Household object change records
++++

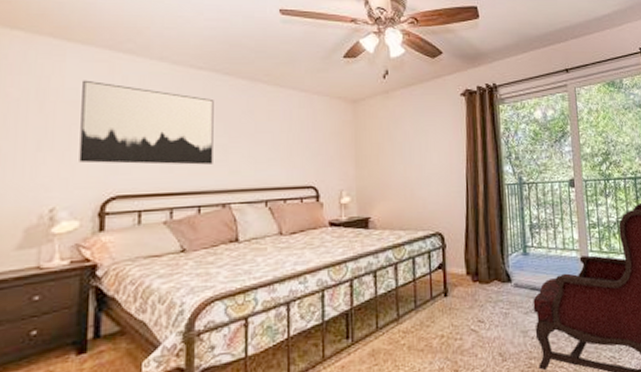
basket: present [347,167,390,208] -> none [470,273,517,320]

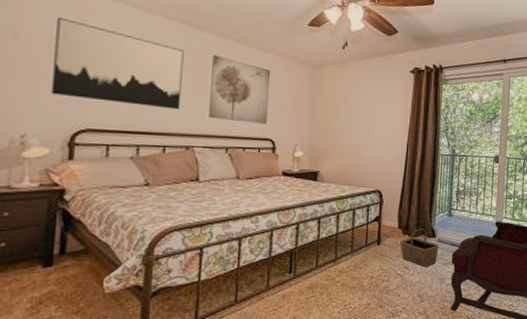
wall art: none [244,101,309,171] -> present [209,55,271,124]
basket: none [470,273,517,320] -> present [400,229,439,268]

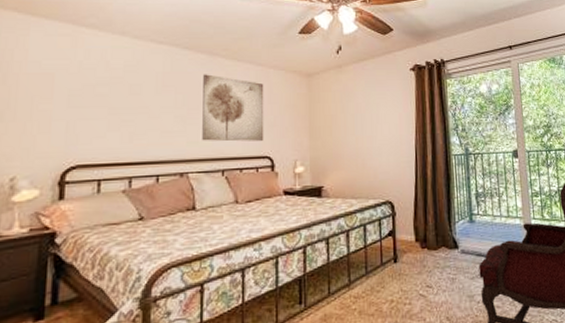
wall art: present [51,16,184,110] -> none [40,53,173,136]
basket: present [400,229,439,268] -> none [419,239,464,285]

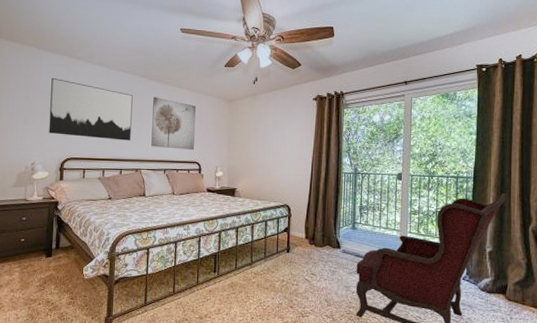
wall art: none [40,53,173,136] -> present [49,77,133,141]

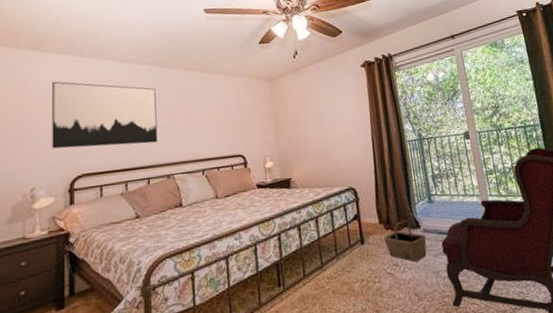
wall art: present [151,97,197,150] -> none [180,87,236,146]
basket: none [307,240,344,276] -> present [384,220,427,263]

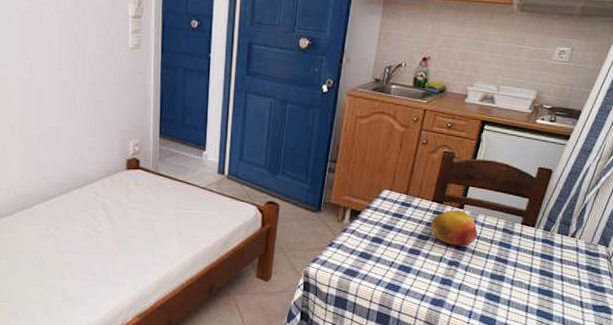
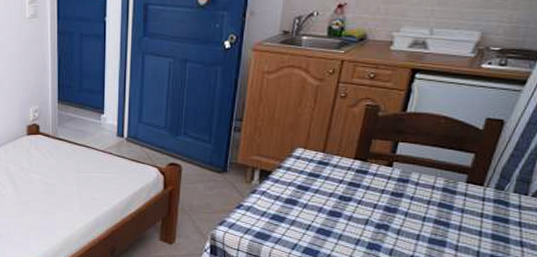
fruit: present [430,209,478,246] -> none [352,167,412,208]

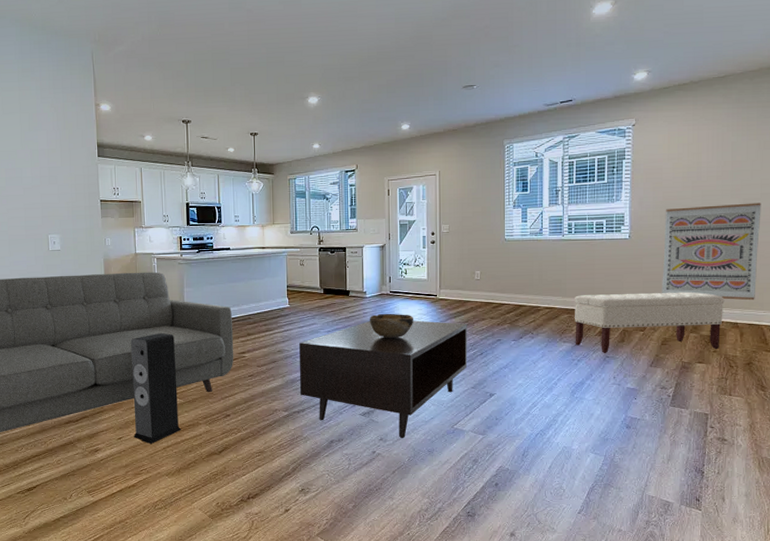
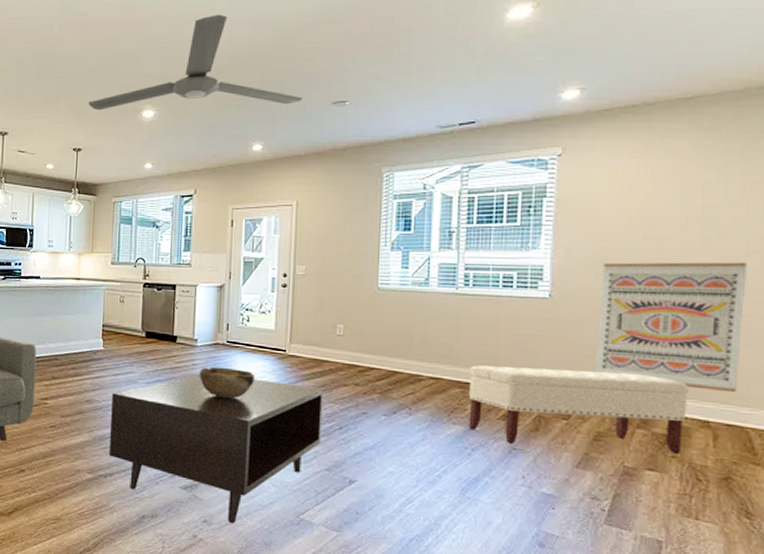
ceiling fan: none [260,11,439,99] -> present [88,14,302,111]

++++

PROBLEM DETAILS
Within the data above, find the lines that contain the word "basket" and copy each of them.

RESULT FOR THIS EXERCISE
basket: present [347,167,390,208] -> none [470,273,517,320]
basket: none [470,273,517,320] -> present [400,229,439,268]
basket: present [400,229,439,268] -> none [419,239,464,285]
basket: none [307,240,344,276] -> present [384,220,427,263]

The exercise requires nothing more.